WHAT IS ASKED:
a: List the fixes that the checkpoint/restore stress-test text says were applied.
b: Answer these from the checkpoint/restore stress-test text, marking your answers the same way:
(i) Which Node.js version is required?
(ii) What concurrency was used in the production runs?
(iii) What were the 3 infra errors?
c: Carry on the checkpoint/restore stress-test text past its final sentence.

PAGE TEXT:
* begin *

Stress test for OpenComputer checkpoint/restore integrity. Creates checkpoints and restores from them at scale, verifying git object integrity and file-level SHA-256 on every restore.
Requires Node.js 20+ and an OpenComputer API key.
A customer reported corrupted snapshots — files had incorrect or missing content after checkpoint/restore operations. Root cause was race conditions in the QEMU backend where concurrent operations accessed qcow2 virtual disk files without synchronization. Specifically, tar was archiving qcow2 files while QEMU was modifying them (tar: rootfs.qcow2: file changed as we read it).
Four fixes were applied, all based on the same principle — never read a qcow2 file that another process can write:
- Hibernate archive: reflink-copy qcow2 to staging before archiving
- Destroy during archive: wait for archive goroutine before deleting files
- Migration upload: mutex + reflink staging during S3 upload
- Checkpoint cache delete: write-lock blocks removal while forks hold read locks
This repo validates the fix at the SDK level — 1,000 checkpoint restores against production.
Full incident report: docs/incident-report.pdf
Ran against OpenComputer production. 5 independent rounds, 200 restores each, concurrency 5.
| Metric | Result |
|---|---|
| Total restores | 1,000 |
| Corruptions | 0 |
| Infra errors (timeouts) | 3 |
| Avg restore (fork from checkpoint) | ~130ms |
| Avg verify (git + SHA-256 over 5MB) | ~10s |
| Round | Restores | Corrupted | Infra errors | Setup | Avg create | Avg verify |
|---|---|---|---|---|---|---|
| 1 | 200 | 0 | 0 | 7.0s | 140ms | 10.3s |
| 2 | 200 | 0 | 0 | 7.8s | 130ms | 11.5s |
| 3 | 200 | 0 | 1 | 6.2s | 132ms | 10.8s |
| 4 | 200 | 0 | 2 | 7.7s | 149ms | 11.2s |
| 5 | 200 | 0 | 0 | 59.6s | 135ms | 8.9s |
| Total | 1,000 | 0 | 3 | ~137ms | ~10.5s |
The 3 infra errors were Cloudflare 524 timeouts — transient network issues, not data integrity failures. Round 5's longer setup was a slow checkpoint readiness poll.

* end *

RECORD EXCERPTS:
* begin *

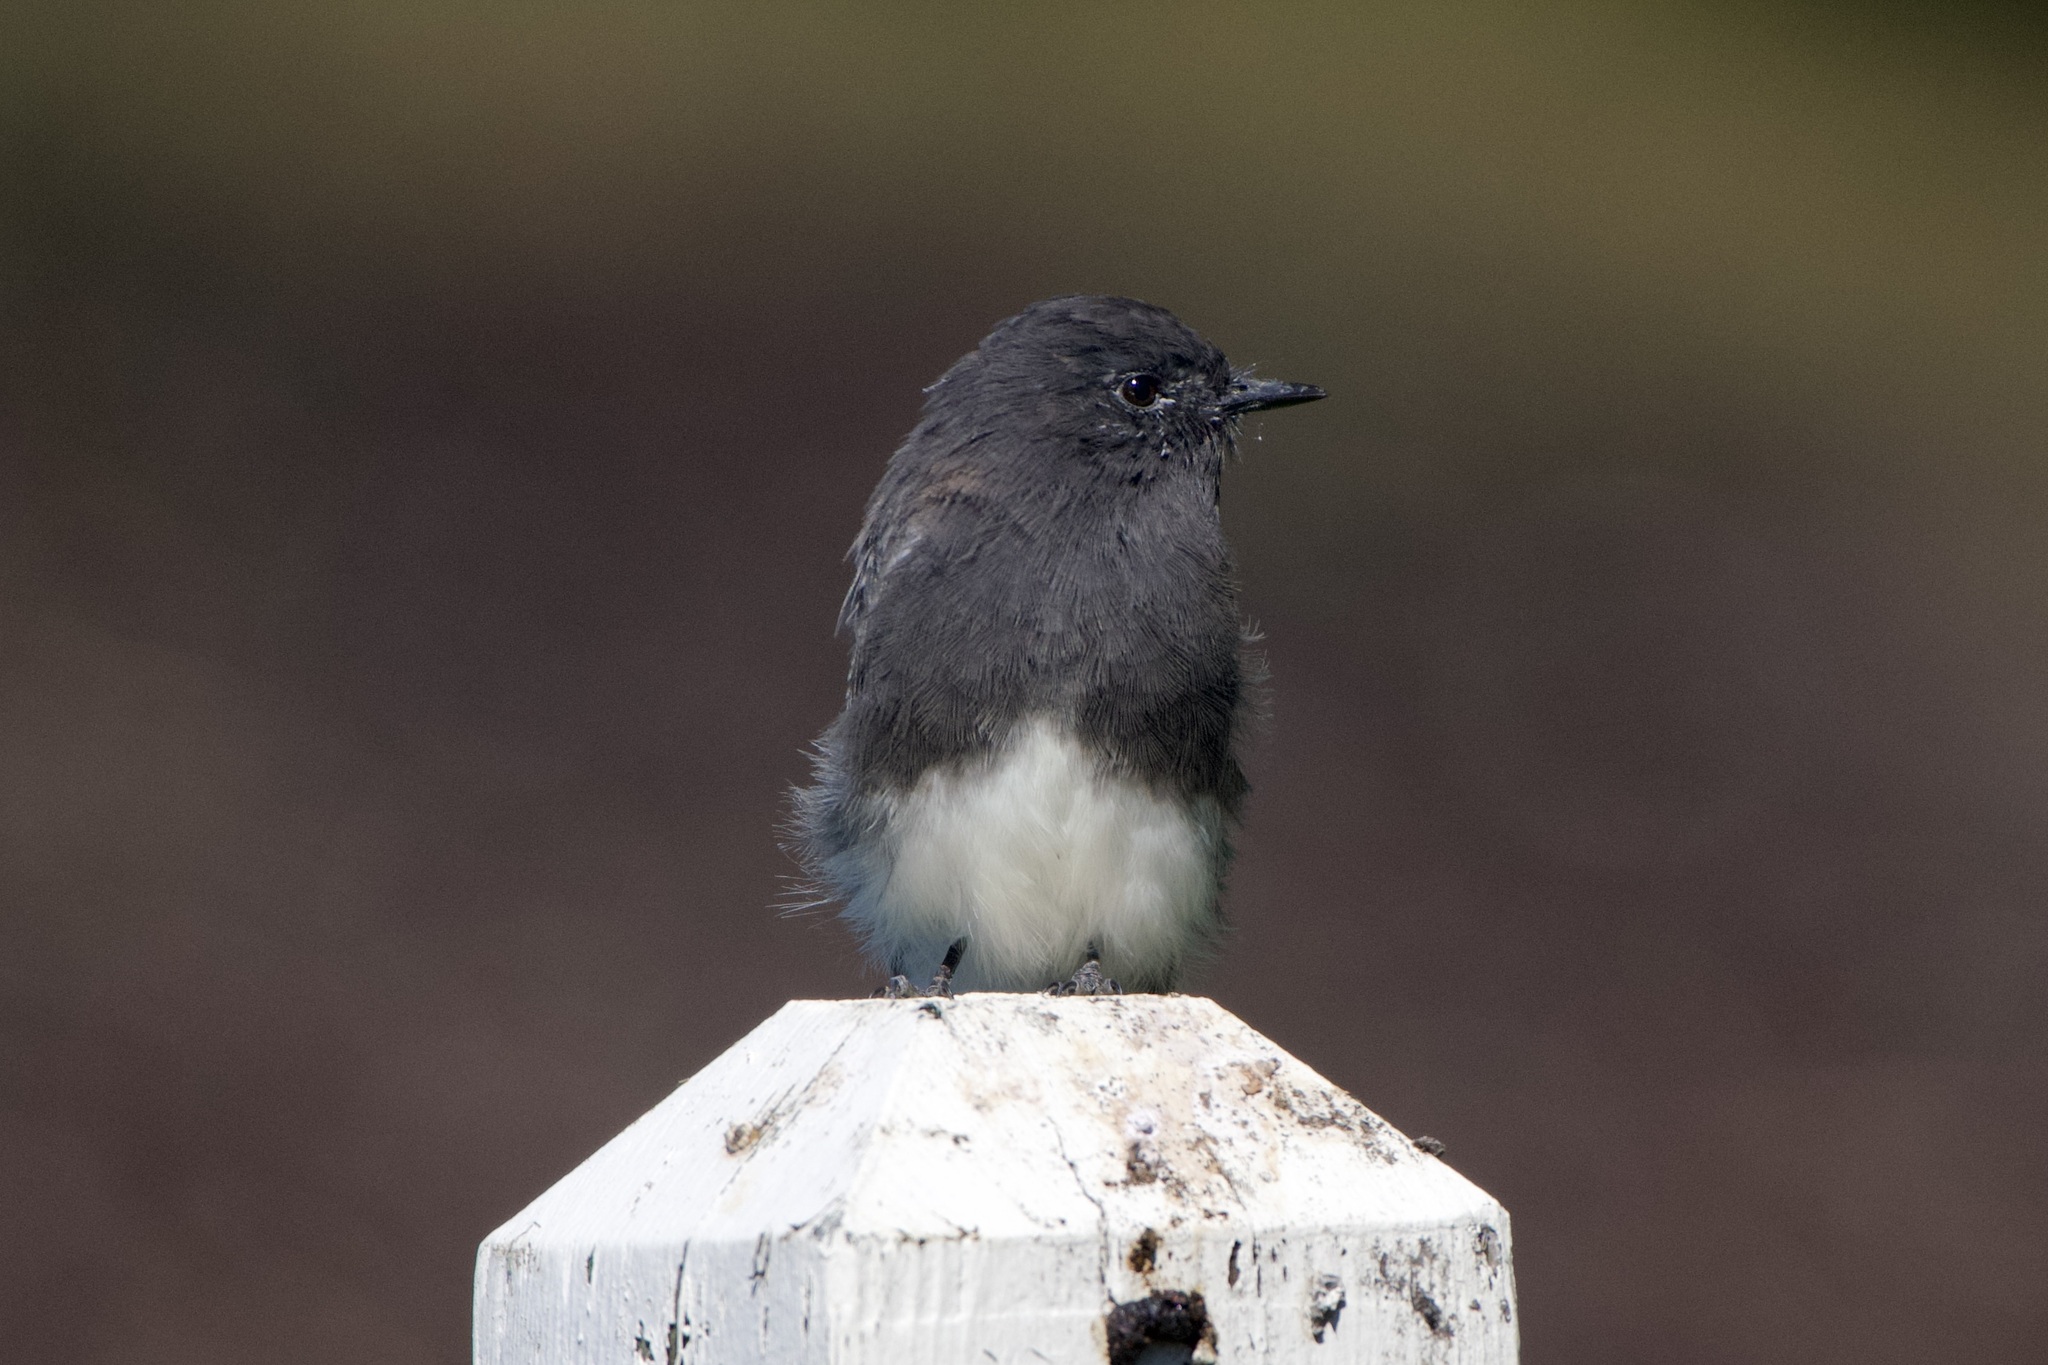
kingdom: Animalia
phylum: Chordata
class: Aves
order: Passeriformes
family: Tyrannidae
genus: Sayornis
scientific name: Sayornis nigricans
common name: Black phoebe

* end *

RESULTS OF THE EXERCISE:
a:
- Hibernate archive: reflink-copy qcow2 to staging before archiving
- Destroy during archive: wait for archive goroutine before deleting files
- Migration upload: mutex + reflink staging during S3 upload
- Checkpoint cache delete: write-lock blocks removal while forks hold read locks

b:
(i) Node.js 20+
(ii) Concurrency 5
(iii) Cloudflare 524 timeouts, which were transient network issues and not data integrity failures

c:
Raw results: results/2026-04-01_15-11-52/
Each round:
- Boot a sandbox (1 CPU / 4 GB), write a 5MB random marker file, commit it to a git repo
- Checkpoint the sandbox
- Restore from that checkpoint N times concurrently
- Verify every restore with three checks:
git status— segfault on corrupted filesystem/memorygit log— verifies object database matches expected commit- SHA-256 of marker file — detects bit rot or truncation
Git's content-addressed object store (SHA-1) makes it sensitive to even single bit flips — corruption typically surfaces as segfaults or hash errors rather than silent data loss.
Errors are classified as corruption (segfault, hash mismatch, git breakage) or infra (timeout, 502, rate limit). Only corruption counts as a test failure.
cp .env.example .env
# add your OpenComputer API key
npm install
source .env
npm run test:smoke # 10 restores, ~30s
npm run test:full # 1000 restores, ~40 minEach run creates a timestamped directory under results/:
results/2026-04-01_14-30-00/
├── report.json # structured results
├── run.log # console output (ANSI stripped)
└── error-details.log # verbose error bodies (if any)
-n, --restores <num> Total restores across all rounds (default: 1000)
-r, --rounds <num> Independent checkpoint rounds (default: 5)
-c, --concurrency <num> Max simultaneous restores (default: 5)
--marker-size <mb> Marker file size in MB (default: 5)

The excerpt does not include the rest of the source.